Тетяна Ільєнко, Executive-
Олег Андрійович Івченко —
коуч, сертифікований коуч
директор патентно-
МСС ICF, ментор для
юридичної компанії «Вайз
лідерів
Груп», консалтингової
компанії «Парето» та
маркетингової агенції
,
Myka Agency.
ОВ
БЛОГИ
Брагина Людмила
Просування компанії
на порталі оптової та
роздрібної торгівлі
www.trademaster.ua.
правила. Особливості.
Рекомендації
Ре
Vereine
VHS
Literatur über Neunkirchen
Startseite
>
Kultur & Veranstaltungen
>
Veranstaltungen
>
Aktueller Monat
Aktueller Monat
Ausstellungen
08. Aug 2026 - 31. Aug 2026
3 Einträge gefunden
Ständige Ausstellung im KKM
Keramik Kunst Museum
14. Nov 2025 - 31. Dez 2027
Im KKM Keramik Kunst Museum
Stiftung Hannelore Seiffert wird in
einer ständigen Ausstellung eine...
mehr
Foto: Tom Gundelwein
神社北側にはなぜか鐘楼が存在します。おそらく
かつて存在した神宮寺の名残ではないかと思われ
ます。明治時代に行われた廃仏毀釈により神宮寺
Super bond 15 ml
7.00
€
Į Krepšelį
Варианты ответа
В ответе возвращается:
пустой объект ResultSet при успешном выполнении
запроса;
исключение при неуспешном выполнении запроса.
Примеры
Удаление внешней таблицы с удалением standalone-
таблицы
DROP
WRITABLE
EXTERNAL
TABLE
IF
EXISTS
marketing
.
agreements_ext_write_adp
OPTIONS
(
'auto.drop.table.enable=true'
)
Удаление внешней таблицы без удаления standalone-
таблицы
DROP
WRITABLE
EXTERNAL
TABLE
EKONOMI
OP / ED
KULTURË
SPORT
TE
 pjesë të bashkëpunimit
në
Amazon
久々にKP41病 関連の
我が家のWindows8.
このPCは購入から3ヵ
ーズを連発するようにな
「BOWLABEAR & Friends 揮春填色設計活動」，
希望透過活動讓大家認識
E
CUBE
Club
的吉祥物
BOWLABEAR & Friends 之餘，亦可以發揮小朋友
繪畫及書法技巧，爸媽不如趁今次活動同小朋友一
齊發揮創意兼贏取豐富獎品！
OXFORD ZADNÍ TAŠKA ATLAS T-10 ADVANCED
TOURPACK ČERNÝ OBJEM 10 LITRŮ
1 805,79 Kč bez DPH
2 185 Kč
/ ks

• _Task prompt_
Everything from the line with "роздрібної торгівлі" down to the last line of the data above should be returned exactly, with both ends kept and nothing added.

• _Solution to the problem_
роздрібної торгівлі
www.trademaster.ua.
правила. Особливості.
Рекомендації
Ре
Vereine
VHS
Literatur über Neunkirchen
Startseite
>
Kultur & Veranstaltungen
>
Veranstaltungen
>
Aktueller Monat
Aktueller Monat
Ausstellungen
08. Aug 2026 - 31. Aug 2026
3 Einträge gefunden
Ständige Ausstellung im KKM
Keramik Kunst Museum
14. Nov 2025 - 31. Dez 2027
Im KKM Keramik Kunst Museum
Stiftung Hannelore Seiffert wird in
einer ständigen Ausstellung eine...
mehr
Foto: Tom Gundelwein
神社北側にはなぜか鐘楼が存在します。おそらく
かつて存在した神宮寺の名残ではないかと思われ
ます。明治時代に行われた廃仏毀釈により神宮寺
Super bond 15 ml
7.00
€
Į Krepšelį
Варианты ответа
В ответе возвращается:
пустой объект ResultSet при успешном выполнении
запроса;
исключение при неуспешном выполнении запроса.
Примеры
Удаление внешней таблицы с удалением standalone-
таблицы
DROP
WRITABLE
EXTERNAL
TABLE
IF
EXISTS
marketing
.
agreements_ext_write_adp
OPTIONS
(
'auto.drop.table.enable=true'
)
Удаление внешней таблицы без удаления standalone-
таблицы
DROP
WRITABLE
EXTERNAL
TABLE
EKONOMI
OP / ED
KULTURË
SPORT
TE
 pjesë të bashkëpunimit
në
Amazon
久々にKP41病 関連の
我が家のWindows8.
このPCは購入から3ヵ
ーズを連発するようにな
「BOWLABEAR & Friends 揮春填色設計活動」，
希望透過活動讓大家認識
E
CUBE
Club
的吉祥物
BOWLABEAR & Friends 之餘，亦可以發揮小朋友
繪畫及書法技巧，爸媽不如趁今次活動同小朋友一
齊發揮創意兼贏取豐富獎品！
OXFORD ZADNÍ TAŠKA ATLAS T-10 ADVANCED
TOURPACK ČERNÝ OBJEM 10 LITRŮ
1 805,79 Kč bez DPH
2 185 Kč
/ ks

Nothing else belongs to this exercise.